WORK ITEM — Retype the part of the Boardwalk Empire episode review below that runs between "Boardwalk Empire Season" and "Nucky easily rebuffs.", inclusive.

··· SELECTED EXTRACT

Tuesday, November 8, 2011

Boardwalk Empire Season 2 Episode 7 "Peg of Old" Review




There’s a big hullabaloo surrounding heavyweight boxing champ Jack Dempsey, who has taken Nucky up on his offer to train in Atlantic City before his big upcoming fight. When Dempsey takes a break from the press attention, Nucky greets him and requests he do a promotions stint at Babette’s that week. Always eager to rub elbows with some big wigs and loose ladies, the boxer agrees. A reporter approaches them for one last question, though it’s directed toward Nucky, not Dempsey. He futilely inquires into Nucky’s suspicious dealings with Attorney General Daugherty, which Nucky easily rebuffs.

Van Alden arrives home to his Cradle of Sin to find a bedraggled Lucy sitting in the kitchen. She tells him the baby has been crying all day and presses him for closure of their financial arrangement. He admits his wife is MIA after finding the news that his lovechild was intended for her less than satisfactory, and Lucy is livid when he tells her that not only does he not have a home for the baby, but neither does he have the $3000 he promised her for going through with it all in that fashion. The fine print of the “financial arrangement” between Lucy and Van Alden had been unclear until last week’s episode, where it was revealed that Van Alden was keeping Lucy pregnant and imprisoned so that he could give the baby to his barren wife. But after the powerful birth experience whereby Lucy delivered her baby completely alone, I half-expected something to turn for her where she would become insanely attached to her daughter and refuse to give her up. Of course, demanding another woman’s baby against her will wouldn’t be in line with Rose’s good nature, and it would certainly make things too easy for Van Alden, a character whose evolution we honestly care more about than Lucy’s.

······
··· SUPPLIED INFORMATION

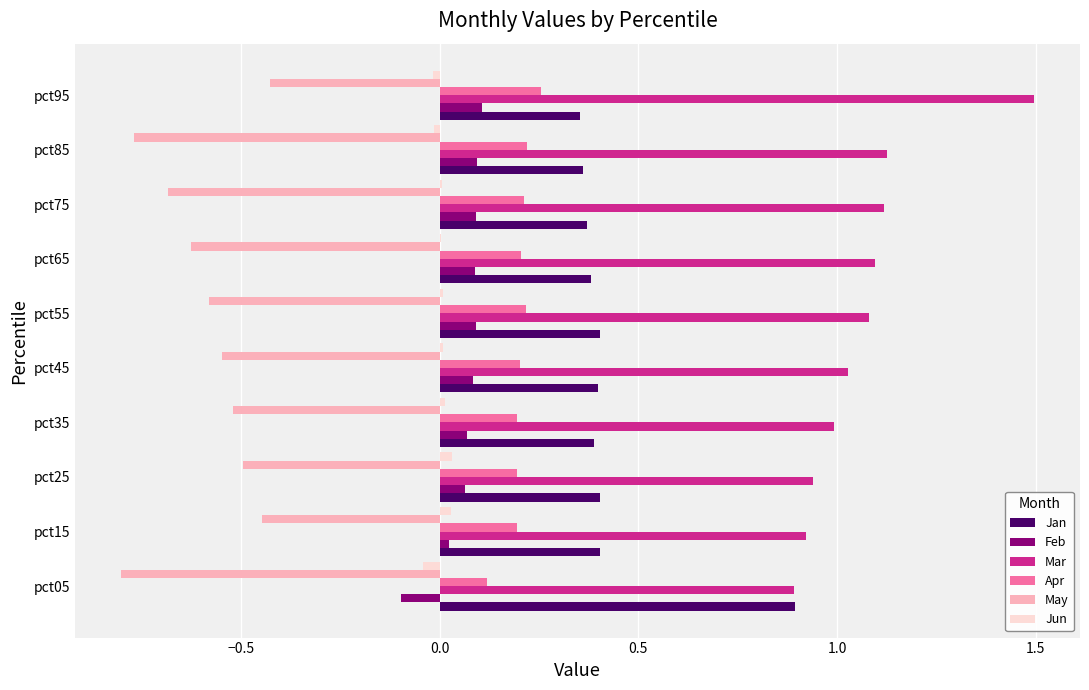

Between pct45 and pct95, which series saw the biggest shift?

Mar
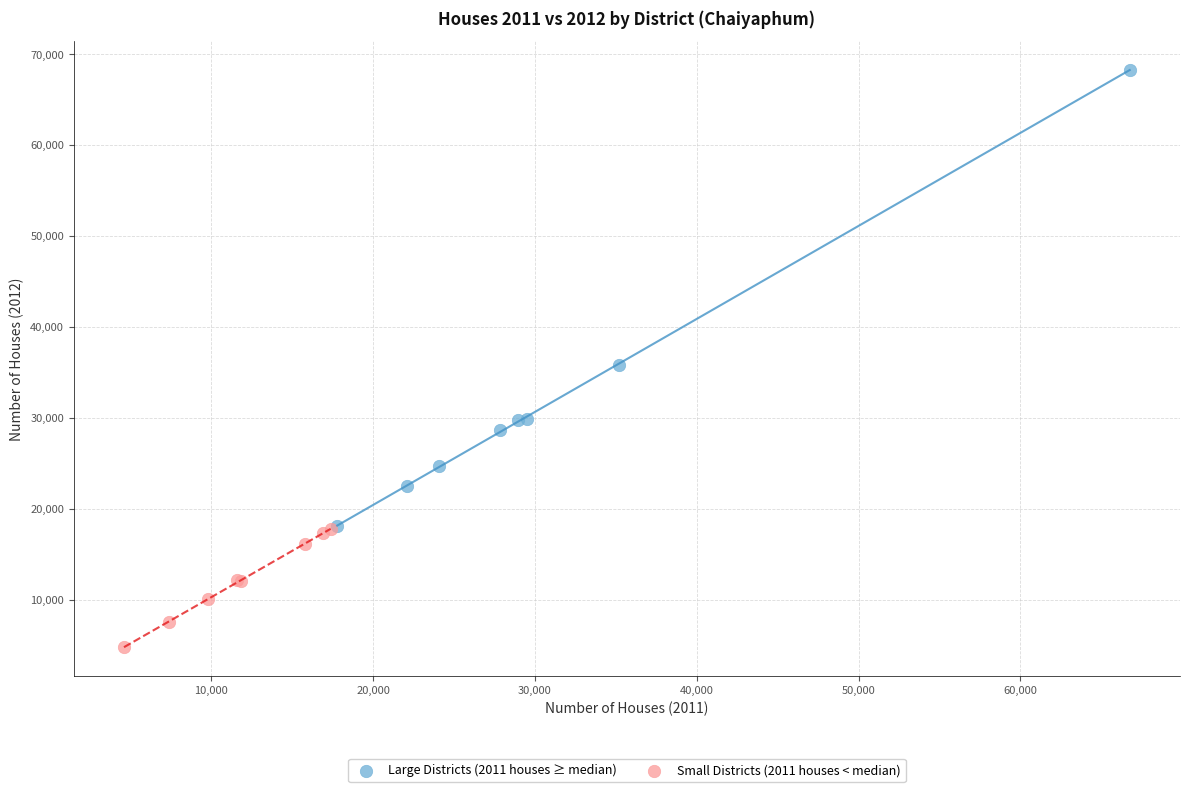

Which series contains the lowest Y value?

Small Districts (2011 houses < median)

······
··· SUPPLIED INFORMATION

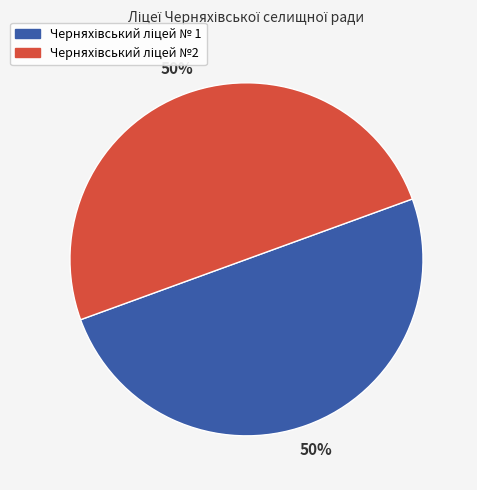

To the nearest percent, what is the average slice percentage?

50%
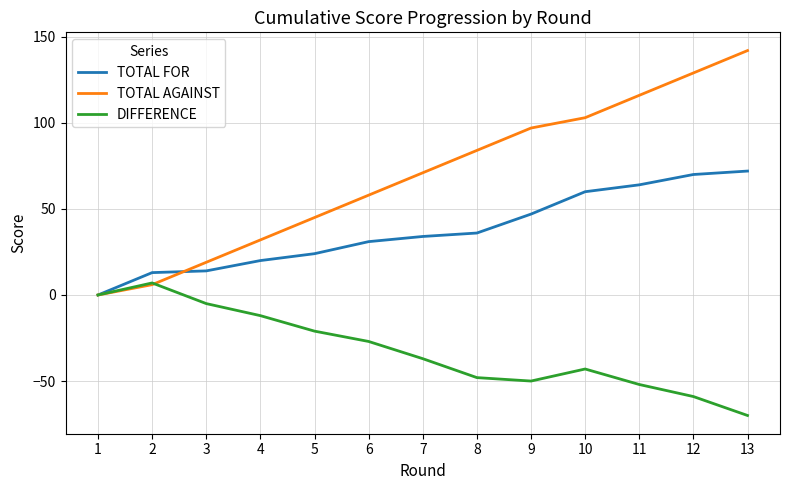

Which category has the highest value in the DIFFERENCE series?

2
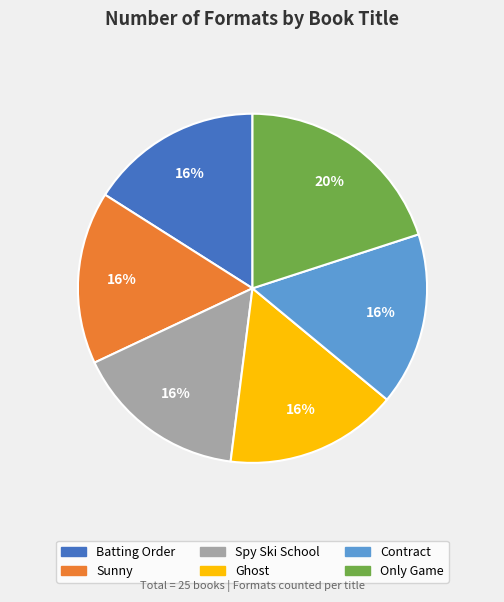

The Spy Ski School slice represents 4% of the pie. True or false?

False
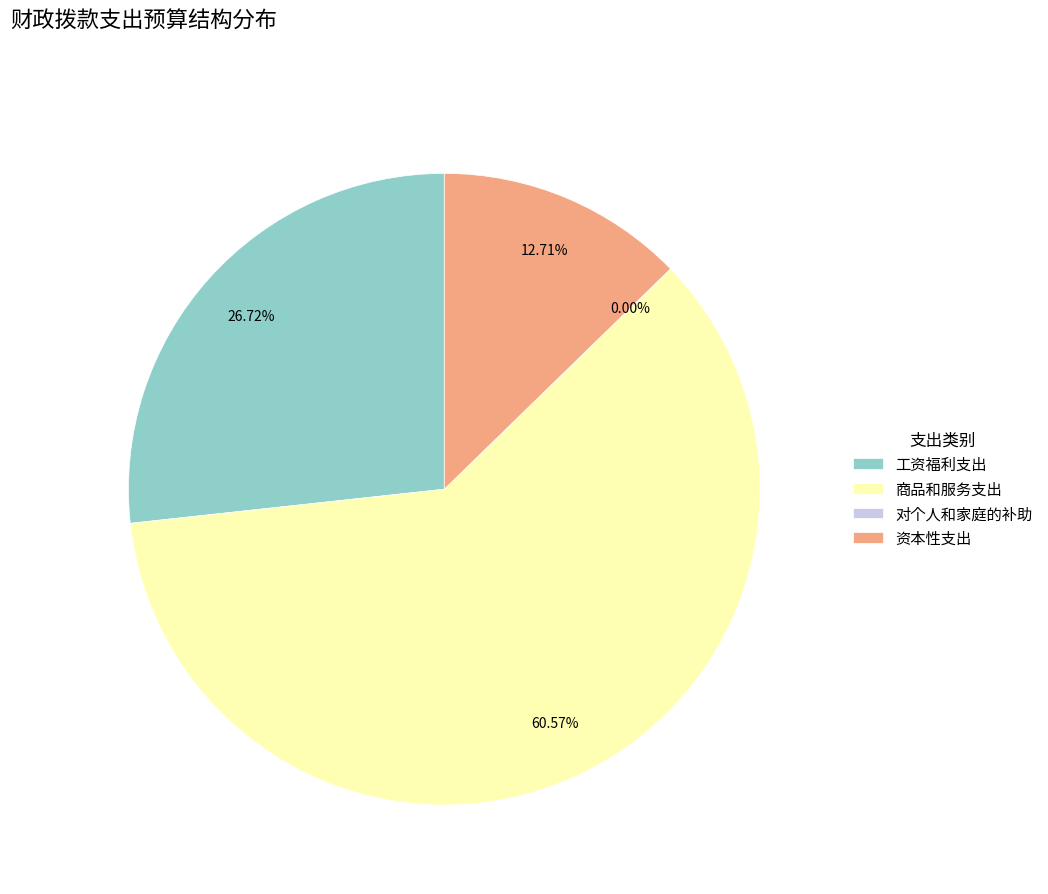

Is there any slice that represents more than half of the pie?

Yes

······

ANSWER SPACE —
Boardwalk Empire Season 2 Episode 7 "Peg of Old" Review




There’s a big hullabaloo surrounding heavyweight boxing champ Jack Dempsey, who has taken Nucky up on his offer to train in Atlantic City before his big upcoming fight. When Dempsey takes a break from the press attention, Nucky greets him and requests he do a promotions stint at Babette’s that week. Always eager to rub elbows with some big wigs and loose ladies, the boxer agrees. A reporter approaches them for one last question, though it’s directed toward Nucky, not Dempsey. He futilely inquires into Nucky’s suspicious dealings with Attorney General Daugherty, which Nucky easily rebuffs.